IHU On-Line – O quanto se gasta mundialmente em fast food?
José Ângelo Góes – No mundo, é registrada uma média de 47 milhões de clientes atendidos por dia ou cerca de 17 bilhões por ano na rede McDonald’s. O faturamento em 2003 foi de US$ 45,9 bilhões. A loja McDonald's de Atenas, com 400 funcionários, virou o restaurante oficial das Olimpíadas em 2004. A previsão era servir 280 mil Big Macs, 400 mil porções de Chicken Mc Nugets e 100 mil saladas para cerca de 300 mil clientes, entre esportistas e turistas. Tudo isso em apenas 17 dias. No Brasil, o McDonald's conta com 36 mil funcionários. De 2000 para 2002, o faturamento passou de R$ 1,46 bilhão para R$ 1,70 bilhão.

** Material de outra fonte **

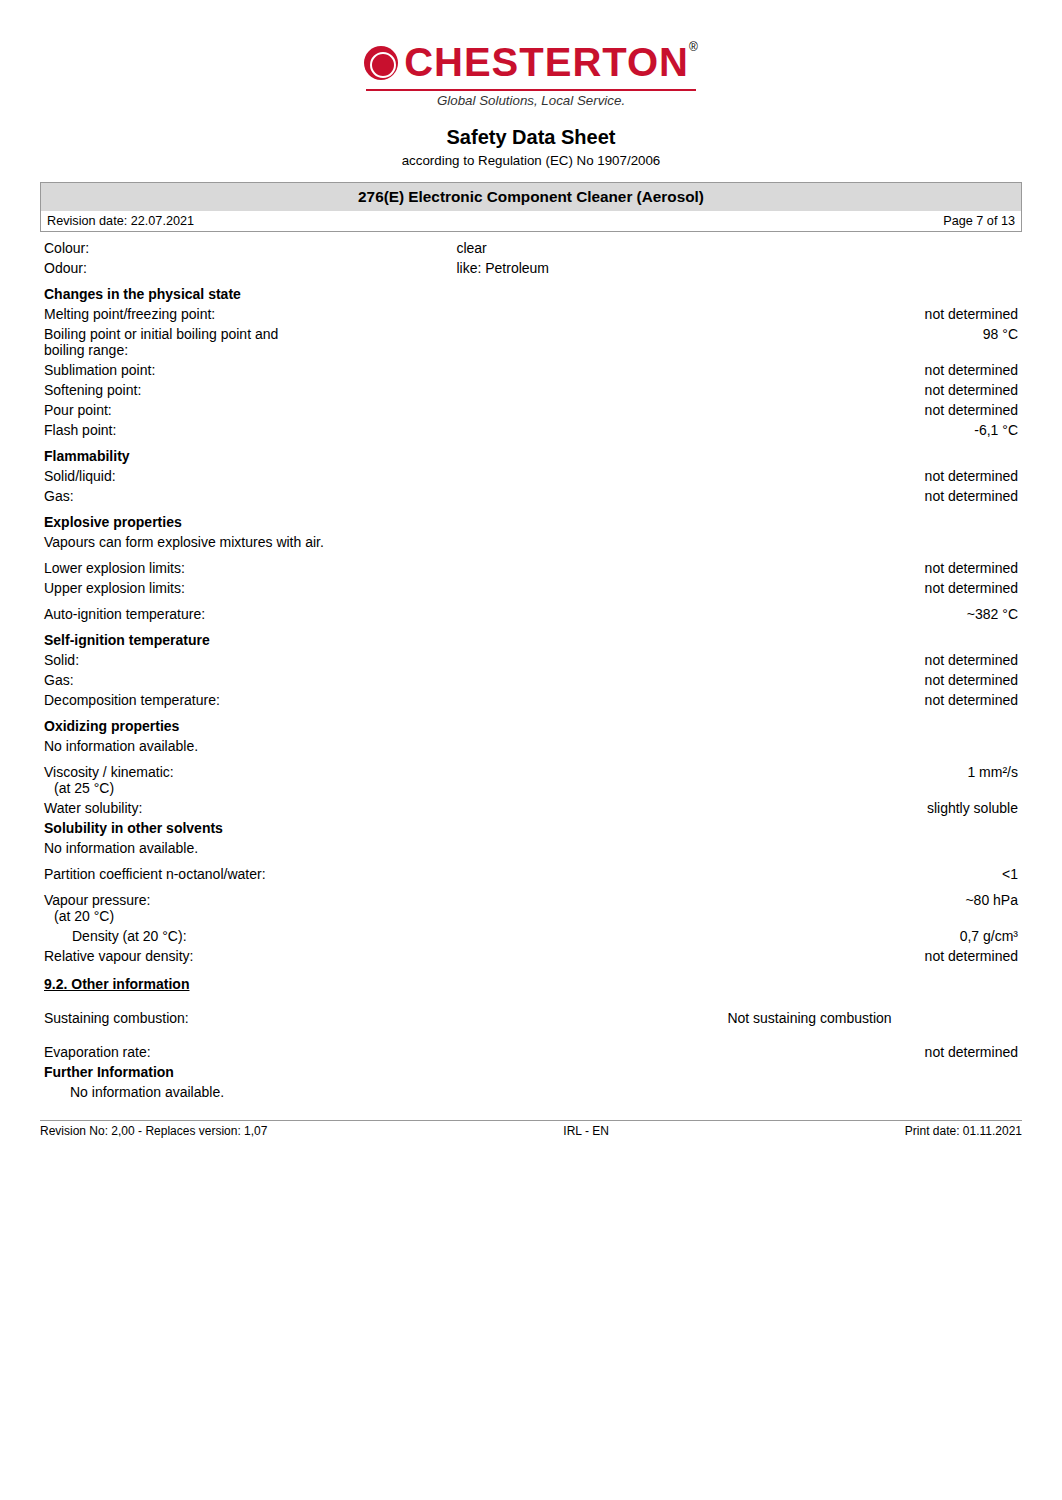CHESTERTON®
Global Solutions, Local Service.
Safety Data Sheet
according to Regulation (EC) No 1907/2006
276(E) Electronic Component Cleaner (Aerosol)
Revision date: 22.07.2021 Page 7 of 13
| Colour: | clear | |
| Odour: | like: Petroleum | |
| Changes in the physical state |
| Melting point/freezing point: | | not determined |
| Boiling point or initial boiling point and boiling range: | | 98 °C |
| Sublimation point: | | not determined |
| Softening point: | | not determined |
| Pour point: | | not determined |
| Flash point: | | -6,1 °C |
| Flammability |
| Solid/liquid: | | not determined |
| Gas: | | not determined |
| Explosive properties |
| Vapours can form explosive mixtures with air. |
| Lower explosion limits: | | not determined |
| Upper explosion limits: | | not determined |
| Auto-ignition temperature: | | ~382 °C |
| Self-ignition temperature |
| Solid: | | not determined |
| Gas: | | not determined |
| Decomposition temperature: | | not determined |
| Oxidizing properties |
| No information available. |
| Viscosity / kinematic: (at 25 °C) | | 1 mm²/s |
| Water solubility: | | slightly soluble |
| Solubility in other solvents |
| No information available. |
| Partition coefficient n-octanol/water: | | <1 |
| Vapour pressure: (at 20 °C) | | ~80 hPa |
| Density (at 20 °C): | | 0,7 g/cm³ |
| Relative vapour density: | | not determined |
| 9.2. Other information |
| Sustaining combustion: | | Not sustaining combustion |
| Evaporation rate: | | not determined |
| Further Information |
| No information available. |
Revision No: 2,00 - Replaces version: 1,07 IRL - EN Print date: 01.11.2021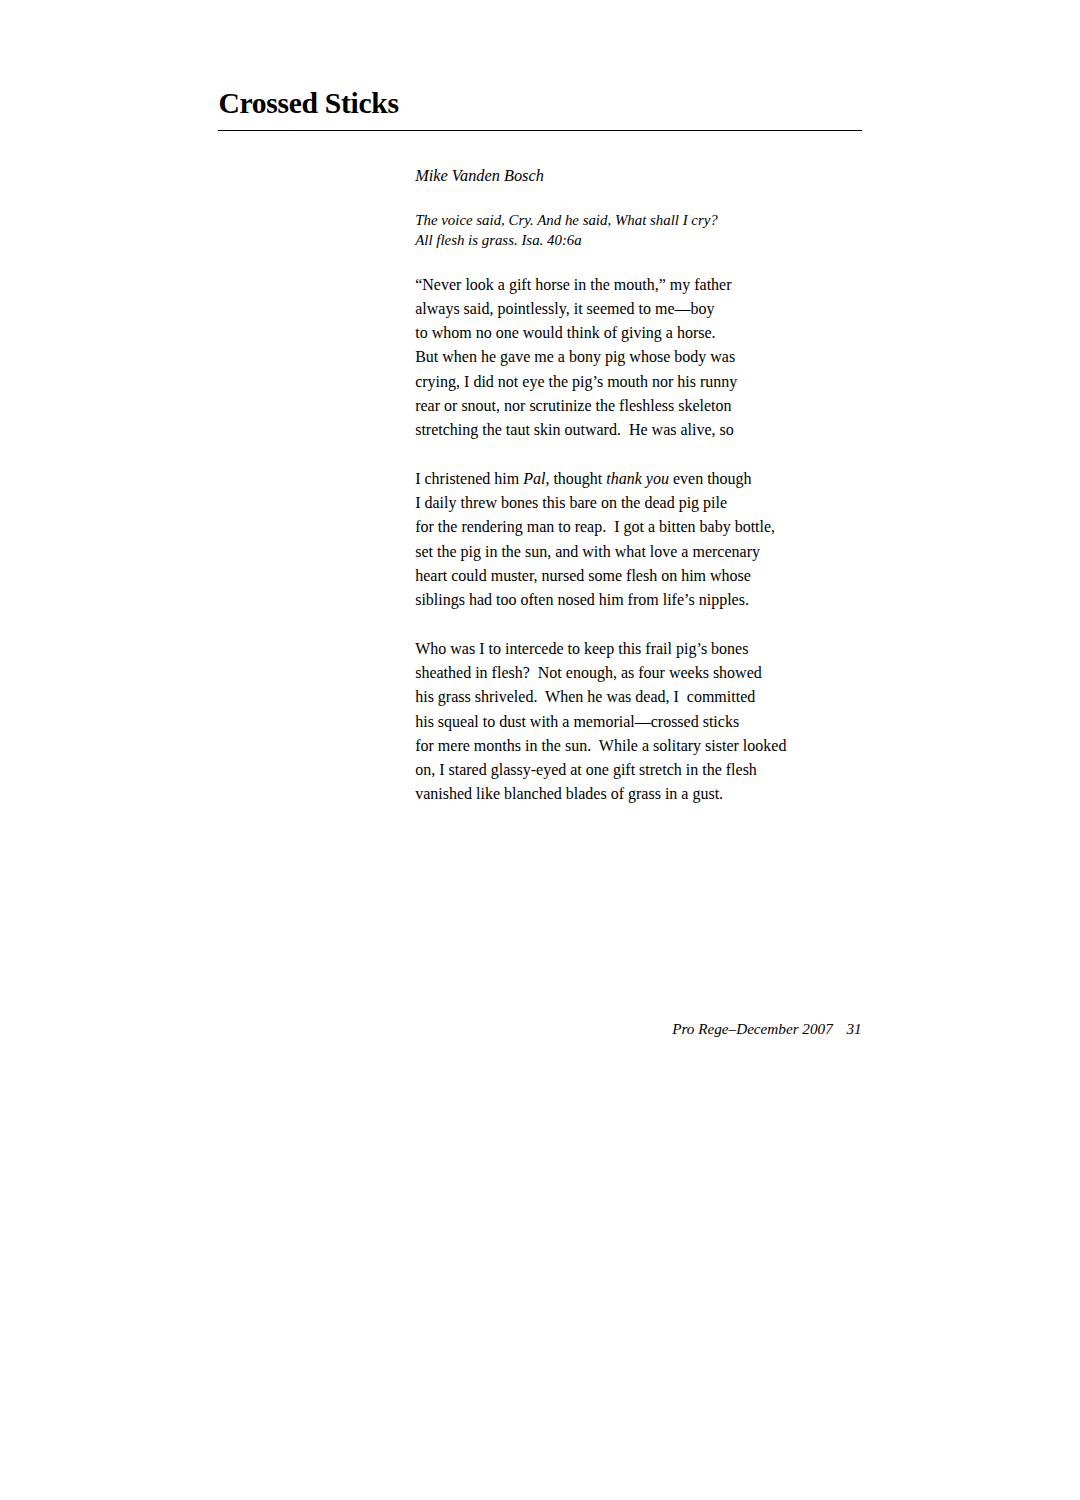Crossed Sticks
Mike Vanden Bosch
The voice said, Cry. And he said, What shall I cry?
All flesh is grass. Isa. 40:6a
“Never look a gift horse in the mouth,” my father
always said, pointlessly, it seemed to me—boy
to whom no one would think of giving a horse.
But when he gave me a bony pig whose body was
crying, I did not eye the pig’s mouth nor his runny
rear or snout, nor scrutinize the fleshless skeleton
stretching the taut skin outward. He was alive, so
I christened him Pal, thought thank you even though
I daily threw bones this bare on the dead pig pile
for the rendering man to reap. I got a bitten baby bottle,
set the pig in the sun, and with what love a mercenary
heart could muster, nursed some flesh on him whose
siblings had too often nosed him from life’s nipples.
Who was I to intercede to keep this frail pig’s bones
sheathed in flesh? Not enough, as four weeks showed
his grass shriveled. When he was dead, I committed
his squeal to dust with a memorial—crossed sticks
for mere months in the sun. While a solitary sister looked
on, I stared glassy-eyed at one gift stretch in the flesh
vanished like blanched blades of grass in a gust.
Pro Rege–December 200731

Em 2003, foram atendidos, em média, 1,5 milhão de clientes a cada dia. Em 1999, quando a rede completava 20 anos de Brasil, o número de restaurantes havia aumentado dez vezes, 400 unidades em todas as regiões brasileiras. O restaurante número 500 no Brasil foi aberto em Porto Seguro, na Bahia. Em 1985, o McDonald's Brasil alcançou o seu primeiro recorde mundial, a marca de 58.185 sanduíches vendidos em uma única loja, registrada durante o Rock’n Rio.